2023 Scientific Sessions

LB-6
Contextualizing the BEST-CLI Trial Results in Clinical Practice

Presenter

Eric Secemsky, MD, MSc, FSCAI, Beth Israel Deaconess Medical Center, Newton, MA
Eric Secemsky, MD, MSc, FSCAI, Beth Israel Deaconess Medical Center, Newton, MA, Venita Chandra, Stanford University, Stanford, CA, Joshua Beckman, MD, MSc, Vanderbilt University Medical Center, Nashville, TN, Sahil A. Parikh, MD, FSCAI, NewYork-Presbyterian Columbia University Irving Medical Center, New York, NY, Robert Lookstein, MD, Icahn School of Medicine at Mount Sinai, New York, NY, Sanjay Misra, MD, Mayo Clinic College of Medicine and Science, Rochester, MN and Neel Butala, M.D., University of Colorado Anschutz Medical Campus, Denver, CO

Keywords: Critical Limb Ischemia/Chronic Limb-threatening Ischemia (CLT/CLTI), Peripheral Artery Disease (PAD) and Peripheral Vascular Disease (PVD)

Background:
CLTI is associated with poor long-term outcomes.
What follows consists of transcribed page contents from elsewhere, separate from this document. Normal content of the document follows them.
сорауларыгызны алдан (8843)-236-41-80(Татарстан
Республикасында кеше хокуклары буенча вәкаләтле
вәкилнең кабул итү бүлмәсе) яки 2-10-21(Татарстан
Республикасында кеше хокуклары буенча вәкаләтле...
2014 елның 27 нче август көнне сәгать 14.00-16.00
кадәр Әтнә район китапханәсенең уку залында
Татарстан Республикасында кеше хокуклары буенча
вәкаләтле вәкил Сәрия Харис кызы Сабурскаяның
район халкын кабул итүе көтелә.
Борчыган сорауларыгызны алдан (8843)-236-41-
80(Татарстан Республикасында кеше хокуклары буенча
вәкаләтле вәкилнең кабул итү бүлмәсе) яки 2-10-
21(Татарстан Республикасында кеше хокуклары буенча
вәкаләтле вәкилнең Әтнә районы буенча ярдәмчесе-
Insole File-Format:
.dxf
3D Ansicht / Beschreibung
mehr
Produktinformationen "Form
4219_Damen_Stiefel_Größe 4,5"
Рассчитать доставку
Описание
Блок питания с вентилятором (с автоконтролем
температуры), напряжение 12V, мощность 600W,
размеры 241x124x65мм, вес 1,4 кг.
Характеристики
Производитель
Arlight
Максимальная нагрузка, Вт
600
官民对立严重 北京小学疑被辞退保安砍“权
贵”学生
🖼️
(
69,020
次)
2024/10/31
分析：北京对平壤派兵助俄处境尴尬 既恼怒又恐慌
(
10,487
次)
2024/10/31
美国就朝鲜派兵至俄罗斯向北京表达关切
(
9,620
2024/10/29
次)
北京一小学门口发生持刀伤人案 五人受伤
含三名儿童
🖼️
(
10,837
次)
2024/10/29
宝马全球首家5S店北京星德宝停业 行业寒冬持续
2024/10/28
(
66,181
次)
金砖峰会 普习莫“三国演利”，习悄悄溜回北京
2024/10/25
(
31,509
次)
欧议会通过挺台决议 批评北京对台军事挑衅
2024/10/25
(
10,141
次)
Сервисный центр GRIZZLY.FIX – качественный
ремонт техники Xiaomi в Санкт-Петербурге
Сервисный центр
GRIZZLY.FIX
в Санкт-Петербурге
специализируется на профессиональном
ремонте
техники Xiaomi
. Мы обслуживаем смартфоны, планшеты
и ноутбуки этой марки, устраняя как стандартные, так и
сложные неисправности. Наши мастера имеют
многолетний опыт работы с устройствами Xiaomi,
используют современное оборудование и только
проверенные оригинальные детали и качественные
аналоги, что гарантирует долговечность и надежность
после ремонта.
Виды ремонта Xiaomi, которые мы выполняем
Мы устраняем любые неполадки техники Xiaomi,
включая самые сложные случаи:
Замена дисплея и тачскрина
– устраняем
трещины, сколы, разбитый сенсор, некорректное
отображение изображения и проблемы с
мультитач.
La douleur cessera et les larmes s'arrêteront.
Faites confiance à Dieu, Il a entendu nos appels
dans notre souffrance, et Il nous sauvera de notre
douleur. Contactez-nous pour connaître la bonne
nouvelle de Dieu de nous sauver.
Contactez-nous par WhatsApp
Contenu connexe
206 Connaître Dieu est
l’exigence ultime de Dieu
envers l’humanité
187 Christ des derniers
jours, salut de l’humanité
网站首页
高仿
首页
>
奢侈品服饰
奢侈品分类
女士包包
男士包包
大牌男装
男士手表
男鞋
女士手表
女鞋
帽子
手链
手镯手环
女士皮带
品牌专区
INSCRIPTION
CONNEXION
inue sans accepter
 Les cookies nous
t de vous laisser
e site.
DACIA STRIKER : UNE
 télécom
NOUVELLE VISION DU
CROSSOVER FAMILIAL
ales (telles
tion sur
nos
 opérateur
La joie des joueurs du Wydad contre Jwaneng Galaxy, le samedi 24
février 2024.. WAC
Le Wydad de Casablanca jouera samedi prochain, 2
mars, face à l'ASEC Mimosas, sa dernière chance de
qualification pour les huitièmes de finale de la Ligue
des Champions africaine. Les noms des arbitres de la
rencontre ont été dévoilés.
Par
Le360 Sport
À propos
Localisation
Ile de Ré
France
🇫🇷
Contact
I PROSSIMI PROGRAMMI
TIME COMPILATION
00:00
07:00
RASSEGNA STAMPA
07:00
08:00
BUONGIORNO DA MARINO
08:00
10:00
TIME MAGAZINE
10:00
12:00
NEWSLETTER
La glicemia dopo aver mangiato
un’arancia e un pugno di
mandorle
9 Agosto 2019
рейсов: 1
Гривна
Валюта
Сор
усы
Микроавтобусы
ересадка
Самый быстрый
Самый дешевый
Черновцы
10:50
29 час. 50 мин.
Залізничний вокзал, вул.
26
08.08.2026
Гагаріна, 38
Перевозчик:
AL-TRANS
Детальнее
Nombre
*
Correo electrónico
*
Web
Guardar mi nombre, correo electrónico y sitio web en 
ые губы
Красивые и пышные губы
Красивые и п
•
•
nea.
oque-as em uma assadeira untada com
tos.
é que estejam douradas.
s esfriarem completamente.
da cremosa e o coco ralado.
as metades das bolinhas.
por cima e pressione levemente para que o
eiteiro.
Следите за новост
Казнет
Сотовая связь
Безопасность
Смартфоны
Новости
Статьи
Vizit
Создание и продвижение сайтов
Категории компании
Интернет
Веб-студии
The BEST-CLI trial compared endovascular and open surgical revascularization for CLTI, but the generalizability of this study to the clinical population with CLTI has not been evaluated.

Methods:
All Medicare beneficiaries between 2016-2019 and aged 65-85 years with a diagnosis of CLTI who underwent endovascular or surgical revascularization were identified. Revascularization was stratified by endovascular, autologous graft (Cohort 1), and nonautologous graft (Cohort 2). The endpoint was a composite of major adverse limb events (MALE) and death

Results:
66,153 patients were included in this study (10,125 autologous graft; 7,867 nonautologous graft; 48,161 endovascular). Compared to BEST-CLI Cohort 1, patients were older, more often female and had a greater burden of comorbidities (Table. Endovascular operators for the study population versus BEST-CLI were less likely to be surgeons (55.9% vs 73.0%) and more likely to be ICs (25.5% vs 13.0%). The crude risk of death or MALE in this cohort was higher with surgery (56.6% autologous grafts vs 42.6% BEST-CLI Cohort 1; 51.6% nonautologous grafts vs 42.8% BEST-CLI Cohort 2 ) but similar with endovascular (58.7% real-world vs 57.4% Cohort 1; 47.0% real-world vs 47.7% Cohort 2; Figure 1). Of those receiving endovascular treatment, major interventions occurred less frequently compared to the trial (10.0% real-world vs 23.5% Cohort 1; 8.6% real-world vs 25.6% Cohort 2; Figure 2).

Conclusions:
These results suggest that the findings of the BEST-CLI trial may not be applicable to the entirety of the real-world patients with CLTI undergoing revascularization.